Generate a hypothetical answer

const hypotheticalAnswer = await generateText({
  model: openai.ChatTextGenerator({ model: "gpt-3.5-turbo", temperature: 0 }),
  prompt: [
    openai.ChatMessage.system(`Answer the user's question.`),
    openai.ChatMessage.user(question),
  ],
});

We use the gpt-3.5-turbo model from OpenAI to create a hypothetical answer first.

The idea (hypothetical document embeddings) is that the hypothetical answer will be closer to the chunks we seek in the embedding vector space than the user's question. This approach will help us to find better results when searching for similar text chunks later.

Retrieve relevant text chunks

  const information = await retrieve(
    new VectorIndexRetriever({
      vectorIndex,
      embeddingModel,
      maxResults: 5,
      similarityThreshold: 0.75,
    }),
    hypotheticalAnswer
  );

The retrieve() function searches for text chunks similar to the hypothetical answer from the pre-processed PDF.

We limit the results to 5 and set a similarity threshold of 0.75. You can play with these parameters (in combination with the earlier chunk size setting) to see how they affect the results. When you e.g., make the chunks smaller, you might want to increase the number of results to get more information.

Generate an answer using text chunks

const textStream = await streamText({
  model: openai.ChatTextGenerator({ model: "gpt-4", temperature: 0 }),
  prompt: [
    openai.ChatMessage.system(
      `Answer the user's question using only the provided information.\n` +
        `Include the page number of the information that you are using.\n` +
        `If the user's question cannot be answered using the provided information, ` +
        `respond with "I don't know".`
    ),
    openai.ChatMessage.user(question),
    openai.ChatMessage.functionResult(
      "getInformation",
      JSON.stringify(information)
    ),
  ],
});

We use gpt-4 to generate a final answer based on the retrieved text chunks. The temperature is set to 0 to remove as much randomness as possible from the response.

In the system prompt, we specify that:

The answer should be based solely on the retrieved text chunks.
The page number of the information should be included.
The answer should be "I don't know" if the user's question cannot be answered using the provided information. This instruction steers the LLM towards using this answer if it cannot find the answer in the text chunks.

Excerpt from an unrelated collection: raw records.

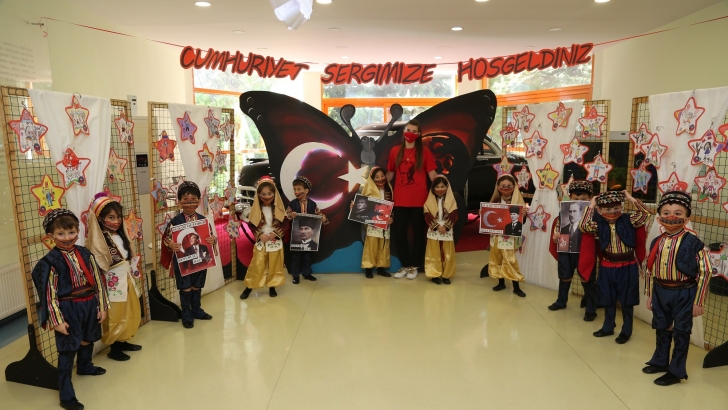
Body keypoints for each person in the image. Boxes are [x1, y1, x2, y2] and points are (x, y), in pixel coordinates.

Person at [31, 209, 110, 410]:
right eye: (61, 234)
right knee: (67, 348)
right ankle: (66, 394)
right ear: (51, 236)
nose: (67, 237)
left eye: (71, 232)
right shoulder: (49, 262)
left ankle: (85, 366)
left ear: (78, 231)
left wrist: (102, 305)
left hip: (89, 303)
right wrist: (57, 320)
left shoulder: (85, 253)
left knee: (88, 337)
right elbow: (48, 294)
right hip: (68, 308)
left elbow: (98, 280)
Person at [643, 191, 711, 386]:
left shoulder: (695, 243)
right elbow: (650, 269)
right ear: (659, 218)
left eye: (678, 213)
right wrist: (650, 295)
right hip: (660, 291)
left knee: (681, 332)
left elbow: (705, 271)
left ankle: (676, 371)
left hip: (684, 293)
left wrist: (698, 301)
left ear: (687, 218)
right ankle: (660, 361)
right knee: (662, 326)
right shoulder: (656, 241)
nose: (671, 216)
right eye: (666, 213)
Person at [580, 190, 650, 344]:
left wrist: (631, 199)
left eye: (616, 207)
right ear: (600, 210)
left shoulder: (630, 219)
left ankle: (626, 331)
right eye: (608, 208)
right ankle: (608, 327)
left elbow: (646, 214)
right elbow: (584, 226)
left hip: (628, 266)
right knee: (607, 298)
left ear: (621, 207)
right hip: (607, 267)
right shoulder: (598, 224)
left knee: (627, 301)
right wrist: (590, 206)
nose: (612, 211)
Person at [85, 193, 142, 362]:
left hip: (126, 278)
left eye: (118, 217)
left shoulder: (121, 235)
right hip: (112, 283)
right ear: (100, 218)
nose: (116, 221)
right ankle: (114, 348)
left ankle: (123, 340)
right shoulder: (97, 240)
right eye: (111, 217)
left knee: (128, 309)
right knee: (115, 314)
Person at [161, 181, 216, 329]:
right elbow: (166, 238)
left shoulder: (203, 220)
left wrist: (213, 240)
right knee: (185, 287)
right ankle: (186, 314)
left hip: (200, 259)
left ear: (199, 201)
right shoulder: (175, 221)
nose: (189, 202)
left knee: (197, 286)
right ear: (179, 201)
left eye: (193, 199)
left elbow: (210, 236)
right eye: (185, 199)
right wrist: (171, 244)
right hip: (183, 260)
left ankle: (197, 310)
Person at [387, 119, 437, 279]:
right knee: (400, 234)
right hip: (400, 201)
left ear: (419, 134)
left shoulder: (425, 152)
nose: (411, 133)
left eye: (414, 131)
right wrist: (373, 186)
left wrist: (443, 188)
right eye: (408, 130)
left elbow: (433, 175)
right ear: (404, 131)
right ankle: (404, 265)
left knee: (418, 235)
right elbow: (390, 175)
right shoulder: (395, 151)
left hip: (420, 201)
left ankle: (414, 266)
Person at [547, 180, 599, 321]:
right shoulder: (563, 213)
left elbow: (598, 233)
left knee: (587, 279)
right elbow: (557, 229)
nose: (580, 201)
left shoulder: (596, 214)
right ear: (570, 197)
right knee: (564, 276)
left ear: (590, 197)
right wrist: (556, 236)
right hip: (566, 250)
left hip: (585, 251)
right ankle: (561, 301)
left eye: (584, 199)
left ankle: (591, 309)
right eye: (576, 198)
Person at [241, 176, 287, 299]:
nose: (266, 196)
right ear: (259, 195)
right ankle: (249, 287)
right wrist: (260, 234)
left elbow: (285, 224)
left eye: (269, 194)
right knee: (257, 264)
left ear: (274, 194)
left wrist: (275, 233)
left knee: (274, 264)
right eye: (263, 194)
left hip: (274, 239)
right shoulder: (256, 209)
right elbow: (252, 225)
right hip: (262, 240)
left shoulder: (279, 209)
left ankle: (272, 286)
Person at [488, 174, 528, 297]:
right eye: (503, 186)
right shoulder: (495, 201)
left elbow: (522, 222)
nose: (506, 188)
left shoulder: (517, 203)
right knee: (497, 259)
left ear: (514, 187)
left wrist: (524, 215)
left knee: (511, 260)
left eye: (509, 186)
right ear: (498, 187)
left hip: (510, 237)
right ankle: (501, 283)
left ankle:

The chunks are inserted as fake function results (using the OpenAI function calling API) to indicate that they are separate from the user's question.

The answer is streamed to show information to the user as soon as it is available.

Stream the answer to the console

process.stdout.write("\nAI : ");
for await (const textFragment of textStream) {
  process.stdout.write(textFragment);
}
process.stdout.write("\n\n");

Finally, we display the generated answer to the user using stdout.write() to print the text fragments collected from textStream.

Conclusion

That wraps up our journey into building a chatbot capable of answering questions based on PDF content. With the help of OpenAI and ModelFusion, you've seen how to read, index, and retrieve information from PDF files.

The code is intended as a starting point for your projects. Have fun exploring!

P.S.: You can find the complete code for the application here: github.com/lgrammel/modelfusion/examples/pdf-chat-terminal

Top comments (5)

Raja MSR • Sep 6 '23

Thank you for sharing this informative post! I found your explanation of how to use Node.js and OpenAI to create a chatbot that can read PDFs really helpful. I especially appreciated the way you broke down the process into easy-to-follow steps. I’m excited to try out your approach for my own projects. Keep up the great work!

lampsbr • Sep 4 '23

Hi, thanks for posting this! I'll try it by myself whenever possible, but can I use it for PDFs in any language?

Lars Grammel • Sep 4 '23

I have not tested it, but the embeddings for concepts represented in different languages should be somewhat close in the vector space, so I believe it should work.

If you want to get it to respond in a certain language, you could e.g. translate the prompts or tell it to answer in a specific language. Or you could add a step to translate the texts to English before embedding them if that's the language the bot should answer with.